Primary Aluminium Production - The Process, Production Trends and Major Aluminium Producing Regions

Topics Covered

Background

Reduction of Alumina to Form Aluminium

Alloying and Casting

Global Trends in Aluminium Production

The Main Aluminium Producing Regions

Background

Primary aluminium is produced in reduction plants (or ‘smelters’), where pure aluminium is extracted from alumina by the Hall-Héroult process.

Reduction of Alumina to Form Aluminium

The reduction of alumina into liquid aluminium is operated at around 950 degrees Celsius in a fluorinated bath under high intensity electrical current. This process takes place in electrolytic cells (or “pots”), where carbon cathodes form the bottom of the pot and act as the negative electrode. Anodes (positive electrodes) are held at the top of the pot and are consumed during the process when they react with the oxygen coming from the alumina. There are two types of anodes currently in use. All potlines built since the early 1970s use the prebake anode technology, where the anodes, manufactured from a mixture of petroleum coke and coal tar pitch (acting as a binder), are ‘pre-baked’ in separate anode plants. In the Soederberg technology, the carbonaceous mixture is fed directly into the top part of the pot, where ‘self-baking’ anodes are produced using the heat released by the electrolytic process.

Alloying and Casting

At regular intervals, molten aluminium tapped from the pots is transported to the cast house where it is alloyed in holding furnaces by the addition of other metals (according to the user’s needs), cleaned of oxides and gases, and then cast into ingots. These can take the form of extrusion billets, for extruded products, or rolling ingots, for rolled products, depending on the way it is to be further processed.

Aluminium mould castings are produced by foundries which use this technique to manufacture shaped components.

Global Trends in Aluminium Production

World-wide trends in production are shown in the following graph. Aluminium output has increased by a factor of 13 since 1950, making aluminium the most widely used non-ferrous metal. In 1998, world-wide production of primary aluminium was about 22.7 million tonnes per year for and installed capacity of 24.8 million tonnes.
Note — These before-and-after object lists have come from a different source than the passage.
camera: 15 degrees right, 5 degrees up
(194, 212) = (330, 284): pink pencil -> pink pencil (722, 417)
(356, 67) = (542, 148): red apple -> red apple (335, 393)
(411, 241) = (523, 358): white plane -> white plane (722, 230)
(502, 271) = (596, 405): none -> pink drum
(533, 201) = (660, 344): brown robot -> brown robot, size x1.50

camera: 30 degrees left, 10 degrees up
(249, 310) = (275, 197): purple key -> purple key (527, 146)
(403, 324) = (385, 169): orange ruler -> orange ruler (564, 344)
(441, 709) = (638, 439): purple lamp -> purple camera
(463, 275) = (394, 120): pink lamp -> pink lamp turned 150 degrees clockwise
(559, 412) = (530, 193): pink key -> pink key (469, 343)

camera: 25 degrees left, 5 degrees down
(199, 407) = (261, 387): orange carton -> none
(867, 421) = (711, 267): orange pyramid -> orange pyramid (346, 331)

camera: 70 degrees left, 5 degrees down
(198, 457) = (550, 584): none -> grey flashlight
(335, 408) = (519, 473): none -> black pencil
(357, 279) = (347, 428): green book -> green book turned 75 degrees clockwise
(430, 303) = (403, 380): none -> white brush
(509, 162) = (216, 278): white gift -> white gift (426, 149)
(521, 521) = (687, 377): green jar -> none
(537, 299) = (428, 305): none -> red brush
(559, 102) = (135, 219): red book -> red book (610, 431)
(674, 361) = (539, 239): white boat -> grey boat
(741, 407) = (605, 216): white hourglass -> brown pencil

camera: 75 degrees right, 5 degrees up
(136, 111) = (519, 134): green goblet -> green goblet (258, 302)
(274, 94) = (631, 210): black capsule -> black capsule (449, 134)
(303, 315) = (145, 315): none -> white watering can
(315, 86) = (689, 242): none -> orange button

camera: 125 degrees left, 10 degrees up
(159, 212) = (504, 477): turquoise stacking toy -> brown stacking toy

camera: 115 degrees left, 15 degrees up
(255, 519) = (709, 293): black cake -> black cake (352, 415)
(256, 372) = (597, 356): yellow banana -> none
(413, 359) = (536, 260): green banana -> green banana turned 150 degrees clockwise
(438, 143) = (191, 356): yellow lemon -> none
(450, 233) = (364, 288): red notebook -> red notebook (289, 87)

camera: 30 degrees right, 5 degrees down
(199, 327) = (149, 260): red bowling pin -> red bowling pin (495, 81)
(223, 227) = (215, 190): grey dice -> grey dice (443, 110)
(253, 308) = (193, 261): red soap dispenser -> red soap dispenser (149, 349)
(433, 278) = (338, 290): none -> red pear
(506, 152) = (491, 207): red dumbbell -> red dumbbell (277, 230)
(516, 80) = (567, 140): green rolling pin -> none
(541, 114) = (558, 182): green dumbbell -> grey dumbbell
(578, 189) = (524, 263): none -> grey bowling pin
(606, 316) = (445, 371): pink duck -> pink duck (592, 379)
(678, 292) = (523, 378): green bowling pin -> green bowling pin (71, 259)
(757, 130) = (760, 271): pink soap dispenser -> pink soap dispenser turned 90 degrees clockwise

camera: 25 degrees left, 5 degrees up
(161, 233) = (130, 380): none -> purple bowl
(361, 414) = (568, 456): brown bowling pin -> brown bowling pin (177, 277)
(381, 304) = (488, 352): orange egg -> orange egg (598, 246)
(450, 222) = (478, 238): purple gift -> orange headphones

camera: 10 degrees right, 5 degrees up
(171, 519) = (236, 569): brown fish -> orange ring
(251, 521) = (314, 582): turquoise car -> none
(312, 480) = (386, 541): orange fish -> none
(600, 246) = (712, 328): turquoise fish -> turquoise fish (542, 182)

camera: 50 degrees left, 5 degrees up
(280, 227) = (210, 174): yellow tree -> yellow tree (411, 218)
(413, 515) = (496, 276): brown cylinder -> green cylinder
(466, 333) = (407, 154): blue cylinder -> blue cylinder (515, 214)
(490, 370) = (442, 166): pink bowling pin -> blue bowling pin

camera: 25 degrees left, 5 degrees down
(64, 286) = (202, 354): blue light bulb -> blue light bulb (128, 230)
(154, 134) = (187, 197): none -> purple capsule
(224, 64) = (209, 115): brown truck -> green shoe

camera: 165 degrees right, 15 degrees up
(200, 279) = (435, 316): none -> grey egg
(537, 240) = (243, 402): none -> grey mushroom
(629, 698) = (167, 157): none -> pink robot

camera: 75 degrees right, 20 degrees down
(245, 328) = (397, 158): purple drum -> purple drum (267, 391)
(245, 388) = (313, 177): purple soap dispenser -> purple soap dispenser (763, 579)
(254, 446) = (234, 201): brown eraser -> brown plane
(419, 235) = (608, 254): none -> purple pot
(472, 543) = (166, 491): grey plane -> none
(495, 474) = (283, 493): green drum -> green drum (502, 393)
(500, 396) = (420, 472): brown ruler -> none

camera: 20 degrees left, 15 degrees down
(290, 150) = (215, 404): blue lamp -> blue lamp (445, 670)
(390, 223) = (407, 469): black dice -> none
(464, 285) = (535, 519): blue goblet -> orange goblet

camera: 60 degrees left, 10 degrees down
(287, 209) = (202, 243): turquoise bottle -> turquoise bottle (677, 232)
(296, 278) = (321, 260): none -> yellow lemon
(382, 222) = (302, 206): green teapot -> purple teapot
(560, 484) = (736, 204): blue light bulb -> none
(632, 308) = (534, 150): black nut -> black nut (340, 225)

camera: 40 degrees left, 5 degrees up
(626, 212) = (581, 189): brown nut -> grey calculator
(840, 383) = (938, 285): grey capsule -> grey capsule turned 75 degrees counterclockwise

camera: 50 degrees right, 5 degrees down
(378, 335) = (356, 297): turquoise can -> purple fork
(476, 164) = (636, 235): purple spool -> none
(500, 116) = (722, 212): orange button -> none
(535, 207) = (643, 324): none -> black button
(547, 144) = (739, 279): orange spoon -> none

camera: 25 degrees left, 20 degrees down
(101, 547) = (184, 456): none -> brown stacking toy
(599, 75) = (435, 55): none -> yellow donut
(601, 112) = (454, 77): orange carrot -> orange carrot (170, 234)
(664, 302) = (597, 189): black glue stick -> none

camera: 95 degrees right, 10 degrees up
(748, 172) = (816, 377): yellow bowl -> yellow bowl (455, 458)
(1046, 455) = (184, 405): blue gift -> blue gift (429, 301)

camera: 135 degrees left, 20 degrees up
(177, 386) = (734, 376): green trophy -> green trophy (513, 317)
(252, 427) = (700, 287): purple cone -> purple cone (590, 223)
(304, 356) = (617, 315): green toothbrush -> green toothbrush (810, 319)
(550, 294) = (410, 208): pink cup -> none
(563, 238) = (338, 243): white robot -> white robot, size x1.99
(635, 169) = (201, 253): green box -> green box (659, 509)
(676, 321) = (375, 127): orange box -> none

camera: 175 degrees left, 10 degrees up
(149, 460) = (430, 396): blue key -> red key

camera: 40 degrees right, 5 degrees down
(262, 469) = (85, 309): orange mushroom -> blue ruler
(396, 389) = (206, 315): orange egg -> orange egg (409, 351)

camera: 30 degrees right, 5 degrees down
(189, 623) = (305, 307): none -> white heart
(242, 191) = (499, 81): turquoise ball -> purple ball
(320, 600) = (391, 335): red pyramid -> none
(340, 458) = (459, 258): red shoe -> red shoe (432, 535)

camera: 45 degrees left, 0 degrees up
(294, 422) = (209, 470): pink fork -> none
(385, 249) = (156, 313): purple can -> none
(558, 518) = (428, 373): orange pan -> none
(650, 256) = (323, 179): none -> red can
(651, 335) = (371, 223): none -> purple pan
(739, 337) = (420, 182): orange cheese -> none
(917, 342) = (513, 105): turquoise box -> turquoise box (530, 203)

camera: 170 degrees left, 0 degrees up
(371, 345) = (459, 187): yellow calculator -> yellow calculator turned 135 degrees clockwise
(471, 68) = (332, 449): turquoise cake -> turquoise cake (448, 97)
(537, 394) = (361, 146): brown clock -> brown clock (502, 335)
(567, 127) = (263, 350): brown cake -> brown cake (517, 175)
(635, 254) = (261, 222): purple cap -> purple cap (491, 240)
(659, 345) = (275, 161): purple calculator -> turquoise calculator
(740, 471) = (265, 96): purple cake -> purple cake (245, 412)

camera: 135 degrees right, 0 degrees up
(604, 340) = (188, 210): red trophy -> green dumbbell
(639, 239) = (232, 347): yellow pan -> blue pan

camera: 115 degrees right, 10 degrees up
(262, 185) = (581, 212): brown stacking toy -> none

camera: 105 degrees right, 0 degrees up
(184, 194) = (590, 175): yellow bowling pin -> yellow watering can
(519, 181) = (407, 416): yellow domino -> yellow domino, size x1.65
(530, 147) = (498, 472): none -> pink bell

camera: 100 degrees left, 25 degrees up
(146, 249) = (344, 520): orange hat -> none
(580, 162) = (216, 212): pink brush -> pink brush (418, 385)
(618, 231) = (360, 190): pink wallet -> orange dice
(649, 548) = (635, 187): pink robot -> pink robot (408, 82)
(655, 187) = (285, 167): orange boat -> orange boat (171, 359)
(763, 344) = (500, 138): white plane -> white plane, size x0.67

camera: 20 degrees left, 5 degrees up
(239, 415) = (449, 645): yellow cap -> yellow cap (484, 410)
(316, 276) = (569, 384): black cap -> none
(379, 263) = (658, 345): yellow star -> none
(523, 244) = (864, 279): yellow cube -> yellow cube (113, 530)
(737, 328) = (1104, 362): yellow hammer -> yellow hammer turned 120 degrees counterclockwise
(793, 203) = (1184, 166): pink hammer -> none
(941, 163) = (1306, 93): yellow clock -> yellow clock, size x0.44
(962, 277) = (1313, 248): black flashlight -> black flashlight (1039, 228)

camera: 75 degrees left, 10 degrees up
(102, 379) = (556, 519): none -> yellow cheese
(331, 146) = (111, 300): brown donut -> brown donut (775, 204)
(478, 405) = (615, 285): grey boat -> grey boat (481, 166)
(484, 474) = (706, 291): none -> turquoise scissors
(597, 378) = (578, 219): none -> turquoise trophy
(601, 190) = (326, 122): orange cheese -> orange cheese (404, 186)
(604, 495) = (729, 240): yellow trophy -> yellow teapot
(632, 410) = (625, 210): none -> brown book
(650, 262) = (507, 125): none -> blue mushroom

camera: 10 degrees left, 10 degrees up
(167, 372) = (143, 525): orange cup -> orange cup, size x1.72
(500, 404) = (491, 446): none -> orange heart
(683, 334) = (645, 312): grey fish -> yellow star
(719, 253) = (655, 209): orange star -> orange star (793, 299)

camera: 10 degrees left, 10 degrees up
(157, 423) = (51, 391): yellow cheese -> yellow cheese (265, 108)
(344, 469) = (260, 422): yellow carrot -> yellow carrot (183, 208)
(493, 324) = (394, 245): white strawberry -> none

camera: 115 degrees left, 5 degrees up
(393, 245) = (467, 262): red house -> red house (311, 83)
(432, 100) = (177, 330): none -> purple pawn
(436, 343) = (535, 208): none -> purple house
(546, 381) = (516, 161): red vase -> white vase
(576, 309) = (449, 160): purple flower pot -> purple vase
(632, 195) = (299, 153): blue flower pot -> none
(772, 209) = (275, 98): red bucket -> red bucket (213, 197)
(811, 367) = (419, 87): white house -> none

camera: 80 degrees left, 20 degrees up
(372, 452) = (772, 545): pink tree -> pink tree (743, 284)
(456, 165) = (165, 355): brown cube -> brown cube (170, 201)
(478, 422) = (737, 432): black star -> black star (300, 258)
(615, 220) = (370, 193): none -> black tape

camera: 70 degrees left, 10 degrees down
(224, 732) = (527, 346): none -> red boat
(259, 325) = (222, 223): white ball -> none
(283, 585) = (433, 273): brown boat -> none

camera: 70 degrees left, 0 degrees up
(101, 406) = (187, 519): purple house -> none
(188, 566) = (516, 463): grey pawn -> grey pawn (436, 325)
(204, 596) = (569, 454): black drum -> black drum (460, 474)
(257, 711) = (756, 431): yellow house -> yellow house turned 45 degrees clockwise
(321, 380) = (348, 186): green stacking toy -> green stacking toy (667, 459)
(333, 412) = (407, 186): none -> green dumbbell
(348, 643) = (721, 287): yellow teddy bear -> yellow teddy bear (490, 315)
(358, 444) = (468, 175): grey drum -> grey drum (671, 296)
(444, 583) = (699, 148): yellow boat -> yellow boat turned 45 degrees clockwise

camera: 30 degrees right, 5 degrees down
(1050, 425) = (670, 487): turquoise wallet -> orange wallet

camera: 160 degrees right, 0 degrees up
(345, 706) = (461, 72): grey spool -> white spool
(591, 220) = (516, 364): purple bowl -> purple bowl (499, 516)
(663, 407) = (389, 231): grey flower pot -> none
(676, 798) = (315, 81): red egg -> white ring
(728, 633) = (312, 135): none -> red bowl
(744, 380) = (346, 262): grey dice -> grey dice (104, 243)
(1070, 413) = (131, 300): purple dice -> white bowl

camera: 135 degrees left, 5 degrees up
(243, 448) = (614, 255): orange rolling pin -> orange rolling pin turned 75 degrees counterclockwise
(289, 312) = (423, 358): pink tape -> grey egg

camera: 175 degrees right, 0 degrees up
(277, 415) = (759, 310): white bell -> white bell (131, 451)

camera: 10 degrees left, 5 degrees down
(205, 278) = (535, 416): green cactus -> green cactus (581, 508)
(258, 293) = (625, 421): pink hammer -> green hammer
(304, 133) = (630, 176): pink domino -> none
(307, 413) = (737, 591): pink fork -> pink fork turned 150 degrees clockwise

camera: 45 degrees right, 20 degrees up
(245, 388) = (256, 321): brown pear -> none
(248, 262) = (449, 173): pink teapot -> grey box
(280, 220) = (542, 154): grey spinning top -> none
Figure 1. Production of primary aluminium (million tonnes/year).

The Main Aluminium Producing Regions

The main production areas are North America (6 million tonnes), Europe (3.6 million tonnes) Africa, Australia, CIS, Central and South America, and the Middle East. In Europe the main producing countries are France, Germany and Norway. World-wide, production plants are mainly located where suitable electrical energy resources are available.